What is data science? And what does a data scientist actually do? Here’s your ultimate guide.
When it comes to decision-making, data is vital. This is true on a personal level, but absolutely essential on an organizational level—an overwhelming majority of today’s businesses and organizations rely on data-driven decision making and strategic plans in order to achieve their goals.
So who deals with this, and how? There are a range of roles that work with data in order to glean insights from it: from data analyst, to data scientist, to data engineer—and more.
In this article, we’ll focus on the fascinating field of data science. We’ll ask the following questions:
- What is data science?
- What is data science used for?
- What does a data scientist do?
- What is the life cycle of a data science project?
- What tools do data scientists use?
- What skills do you need to become a data scientist?
- How do I become a data scientist?
- What are some of the best data science courses?
- What is the average data scientist salary?
- Key takeaways and further reading
If you’d like to skip ahead to any section, simply use the clickable menu. Now, let’s get started!
1. What is data science?
According to Japanese statistician Chikio Hayashi, data science is a “concept to unify statistics, data analysis, informatics, and their related methods” in order to “understand and analyze actual phenomena” in data.
So, what does this mean in plainer language? It means that data science is a multidisciplinary field that uses a variety of methods to make use of the vast amounts of data available to us and extract valuable insights that help drive future decision-making for individuals and organizations.

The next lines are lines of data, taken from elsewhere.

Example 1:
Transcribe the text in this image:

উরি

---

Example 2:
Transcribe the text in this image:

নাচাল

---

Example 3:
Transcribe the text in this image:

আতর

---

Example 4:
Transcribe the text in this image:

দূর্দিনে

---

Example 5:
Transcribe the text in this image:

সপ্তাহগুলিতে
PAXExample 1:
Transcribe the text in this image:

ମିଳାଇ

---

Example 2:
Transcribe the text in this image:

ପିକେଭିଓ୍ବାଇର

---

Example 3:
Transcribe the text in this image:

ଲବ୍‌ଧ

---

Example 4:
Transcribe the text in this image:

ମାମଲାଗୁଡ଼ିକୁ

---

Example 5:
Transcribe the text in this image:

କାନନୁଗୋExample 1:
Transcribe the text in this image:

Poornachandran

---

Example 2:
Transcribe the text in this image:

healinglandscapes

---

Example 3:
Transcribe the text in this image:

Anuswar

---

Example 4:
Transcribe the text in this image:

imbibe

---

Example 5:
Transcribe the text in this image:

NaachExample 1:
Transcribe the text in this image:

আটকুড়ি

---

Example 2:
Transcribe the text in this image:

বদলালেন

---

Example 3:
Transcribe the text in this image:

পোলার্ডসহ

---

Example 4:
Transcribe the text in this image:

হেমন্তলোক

So, what are some of these disciplines, then? In data science, skills such as data analytics, machine learning, computer science and artificial intelligence are all employed in order for data scientists to research and identify areas of interest within their organization.

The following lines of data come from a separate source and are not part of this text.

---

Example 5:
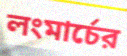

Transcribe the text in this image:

লংমার্চের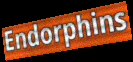
EndorphinsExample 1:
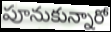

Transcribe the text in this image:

పూనుకున్నారో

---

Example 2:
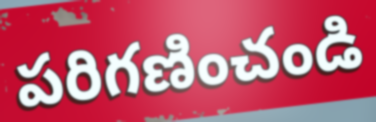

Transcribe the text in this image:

పరిగణించండి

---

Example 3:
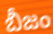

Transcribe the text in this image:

బీజం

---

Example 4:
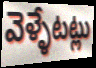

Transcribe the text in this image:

వెళ్ళేటట్లు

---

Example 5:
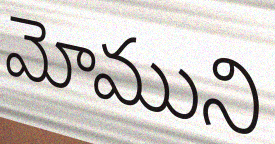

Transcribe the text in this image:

2. What is data science used for?
Data science is used to provide the data-driven insights that help answer questions that stakeholders in an organization may have. But what does this really mean? In this section, we’ll list some of the common business applications for data science.
Predicting individual consumer behavior
In order to determine how much revenue a retailer can expect from an individual customer, data scientists will look to produce a metric known as ‘customer life value’, or CSV. Data scientists will make use of predictive analytics that can be applied to various aspects of the customer’s retail experience, which build up an accurate picture for the retailer and allows them to offer greater customer personalization, enhancing the retail experience for the consumer.
Increasing security and protecting information
As you can probably tell by now, a lot of big data collected and stored is often of a sensitive nature.
We see the word encryption being used a lot online. When data is encrypted, it means that the plain text—like a user’s address, for example—is scrambled, using an encryption algorithm, into an unreadable format, otherwise known as ciphertext. Only authorized parties are able to “unscramble” this data for use with an encryption key.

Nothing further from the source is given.